Even now my mother drives me mad saying 'I must buy X's new grandchild a present' - I try and gently point out that it is not really necessary beyond immediate family and close friends but she doesn't get the point !

But really, in this case when a close family friend has received a gift from someone she knows really well she, (or DH - why do the fathers never write??) is downright rude.

DeadPoncy · 15/10/2010 09:19

If I had done photos as well as letters, I would have still been writing letters when DS was one!

Perhaps the non-rude people are too ambitious about their thank yous. Personalised cards are taking it rather far, imo. Shouldn't anyone new mothers have something better to do than hand-decorate cards? You could write three letters in the time it takes to decorate a card, let alone writing the card as well.

rastababi · 15/10/2010 09:20

YADNBU, it's very rude, no excuse for it at all IMO.
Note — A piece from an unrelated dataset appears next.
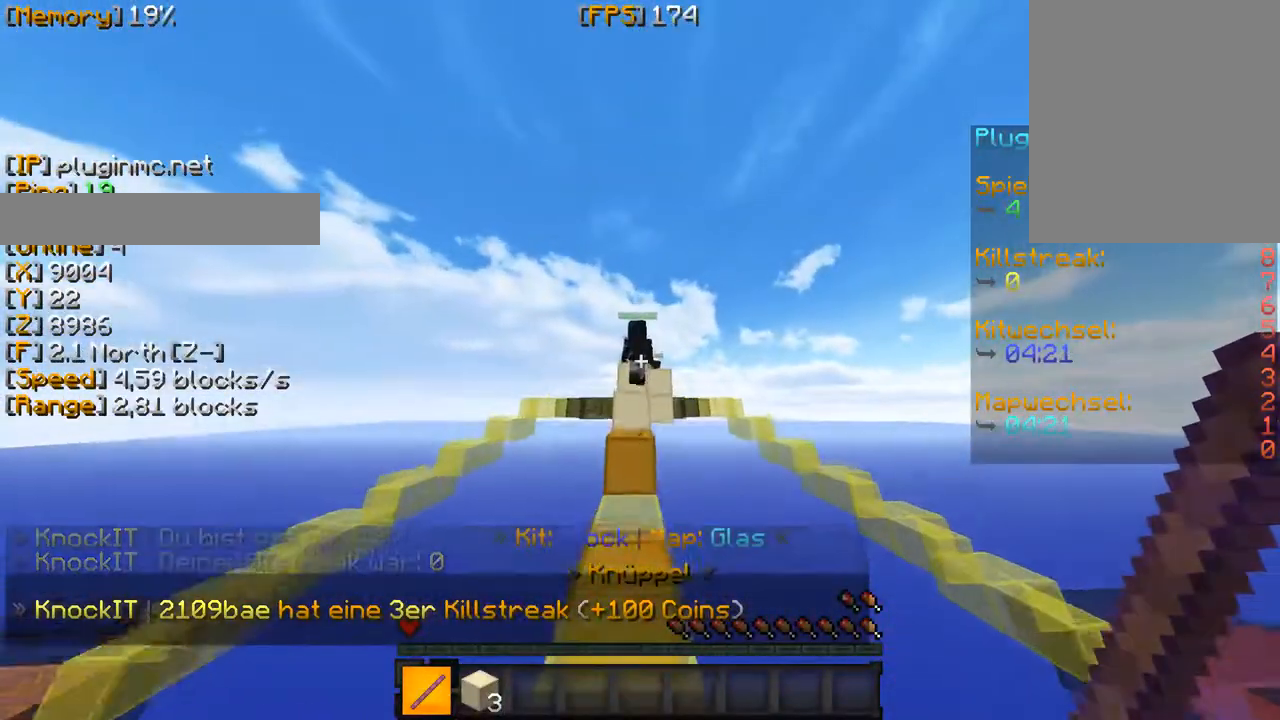
{"keys": ["w"], "mouse": ["right"], "events": [[450, "mouse_right", "down"]]}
DeadPoncy · 15/10/2010 09:32

Having said that about "ambitious" thank-yous, we did laugh that DH's wedding thankyous were far more special than mine... since he hardly ever sets pen to paper! Letters "decorated" in his rare handwriting made my letters look rather plain...

GollyMissMolly · 15/10/2010 11:28

I suspect you are right about me being more annoyed at the value Blush but £10 to one person can feel like £100 to another.
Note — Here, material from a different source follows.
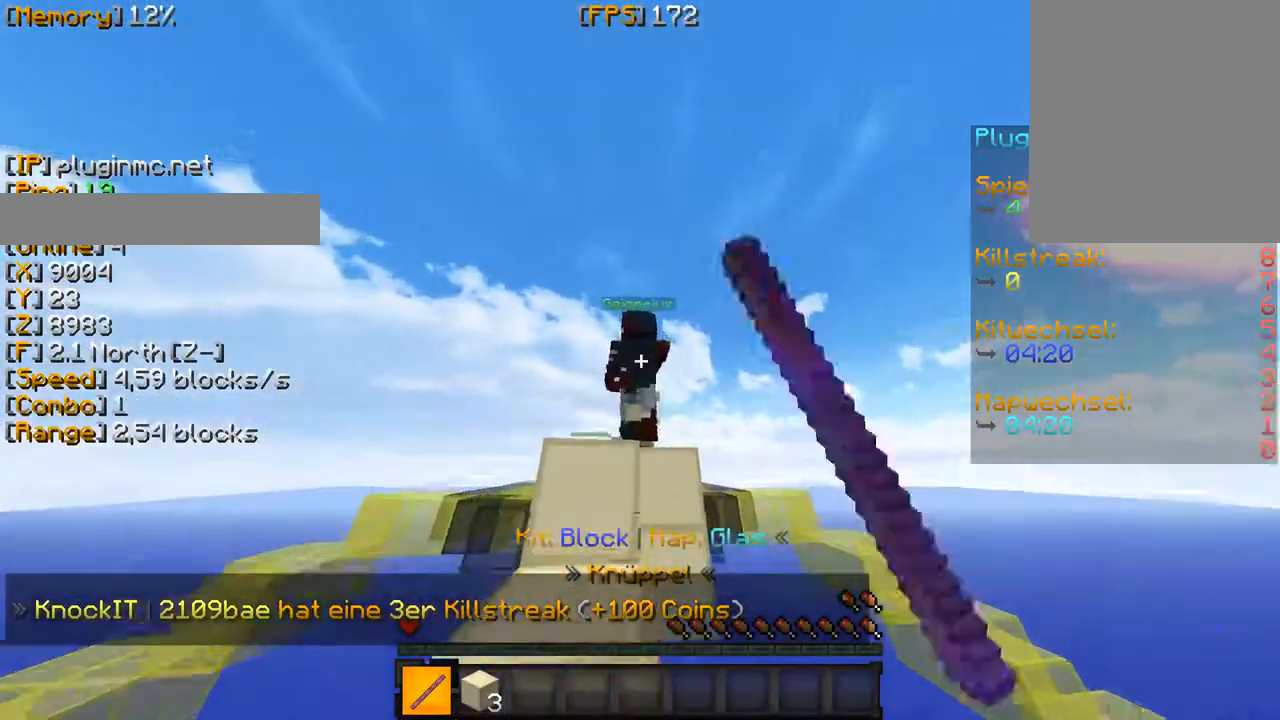
{"keys": ["w"], "mouse": ["right"], "events": []}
I don't know why I feel a little better reading your posts as the majority have justified my feelings, but I do!

FWIW I know how hard it is. I have two kids and I had to right off the first 12 weeks. But a present given much after everyone elses gifts should at least be easier to remember to say thank you for. I would have been delighted with a phone call, happy with a card and contented with a text. Sigh.....

OP posts:
GollyMissMolly · 15/10/2010 11:29

Or a friggen email FFS! Angry

OP posts:
AuraofDora · 15/10/2010 11:33

but its not been acknowledged i think that's bad goodgollymolly yanbu

DanceOnTheDarkSide · 15/10/2010 17:10

Can't you ring her and ask?

Just say you are having a blonde moment or whatever and wanted to check you had given her the voucher?

DeadPoncy · 15/10/2010 17:19

Well, no Christmas present for her, then! If she dares to ask about this, you will be able to get all your frustration out. Wink

WitchyFlisspaps · 15/10/2010 17:23

Perhaps she's posted you a lovely thank you card and it's got lost?